OK-
I just verified that the java and perl code generate the same hash.
Both the perl lmhash function and the java one return
8A6D8380CAC58F2201FC5A6BE7BC6929
when the password is "thisisatest".
Here's the java that I used. Note the lmHash, createDESKey, and oddParity
functions came from http://davenport.sourceforge.net/ntlm.html#lmHash.
import java.security.Key;
import javax.crypto.Cipher;
import javax.crypto.spec.SecretKeySpec;
public class LMHash {
public static void main(String [] args) {
try {
System.out.println(toHexString(LMHash.lmHash(args[0]), true));
} catch (Exception e) {
System.out.println("ERROR: " + e.getMessage());
}
}
/**
* Creates the LM Hash of the user's password.
*
* @param password The password.
*
* @return The LM Hash of the given password, used in the calculation
* of the LM Response.
*/
private static byte[] lmHash(String password) throws Exception {
byte[] oemPassword = password.toUpperCase().getBytes("US-ASCII");
int length = Math.min(oemPassword.length, 14);
byte[] keyBytes = new byte[14];
System.arraycopy(oemPassword, 0, keyBytes, 0, length);
Key lowKey = createDESKey(keyBytes, 0);
Key highKey = createDESKey(keyBytes, 7);
byte[] magicConstant = "KGS!@#$%".getBytes("US-ASCII");
Cipher des = Cipher.getInstance("DES/ECB/NoPadding");
des.init(Cipher.ENCRYPT_MODE, lowKey);
byte[] lowHash = des.doFinal(magicConstant);
des.init(Cipher.ENCRYPT_MODE, highKey);
byte[] highHash = des.doFinal(magicConstant);
byte[] lmHash = new byte[16];
System.arraycopy(lowHash, 0, lmHash, 0, 8);
System.arraycopy(highHash, 0, lmHash, 8, 8);
return lmHash;
}
/**
* Creates a DES encryption key from the given key material.
*
* @param bytes A byte array containing the DES key material.

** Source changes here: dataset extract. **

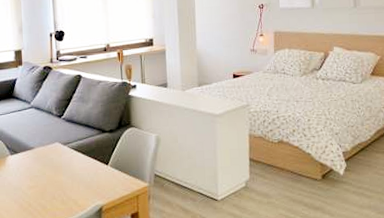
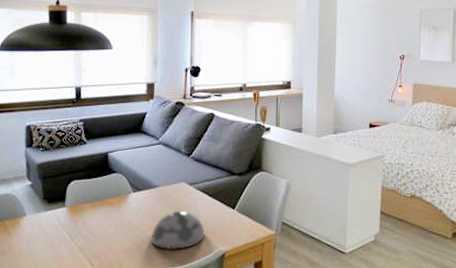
decorative bowl: none [31,169,82,207] -> present [150,210,205,251]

* @param offset The offset in the given byte array at which
* the 7-byte key material starts.
*
* @return A DES encryption key created from the key material
* starting at the specified offset in the given byte array.
*/
private static Key createDESKey(byte[] bytes, int offset) {
byte[] keyBytes = new byte[7];
System.arraycopy(bytes, offset, keyBytes, 0, 7);
byte[] material = new byte[8];
material[0] = keyBytes[0];
material[1] = (byte) (keyBytes[0] << 7 | (keyBytes[1] & 0xff) >>> 1);
material[2] = (byte) (keyBytes[1] << 6 | (keyBytes[2] & 0xff) >>> 2);
material[3] = (byte) (keyBytes[2] << 5 | (keyBytes[3] & 0xff) >>> 3);
material[4] = (byte) (keyBytes[3] << 4 | (keyBytes[4] & 0xff) >>> 4);
material[5] = (byte) (keyBytes[4] << 3 | (keyBytes[5] & 0xff) >>> 5);
material[6] = (byte) (keyBytes[5] << 2 | (keyBytes[6] & 0xff) >>> 6);
material[7] = (byte) (keyBytes[6] << 1);
oddParity(material);
return new SecretKeySpec(material, "DES");
}
/**
* Applies odd parity to the given byte array.
*
* @param bytes The data whose parity bits are to be adjusted for
* odd parity.
*/
private static void oddParity(byte[] bytes) {
for (int i = 0; i < bytes.length; i++) {
byte b = bytes[i];
boolean needsParity = (((b >>> 7) ^ (b >>> 6) ^ (b >>> 5) ^
(b >>> 4) ^ (b >>> 3) ^ (b >>> 2) ^
(b >>> 1)) & 0x01) == 0;
if (needsParity) {
bytes[i] |= (byte) 0x01;
} else {
bytes[i] &= (byte) 0xfe;
}
}
}
private static String toHexString(byte [] bytes, boolean dashing) {
StringBuffer hexStr = new StringBuffer();
System.out.println(bytes.length);
for (int i = 0; i < bytes.length; i++) {
int hex = (0xff & bytes[i]);
String tmp = Integer.toHexString(hex);
tmp = (tmp.length() == 1) ? "0" + tmp : tmp;
if (dashing) {
hexStr.append(tmp.toUpperCase());
if ((i+1) != bytes.length) hexStr.append('-');
} else {
hexStr.append(tmp);
}
}
return hexStr.toString();
}
}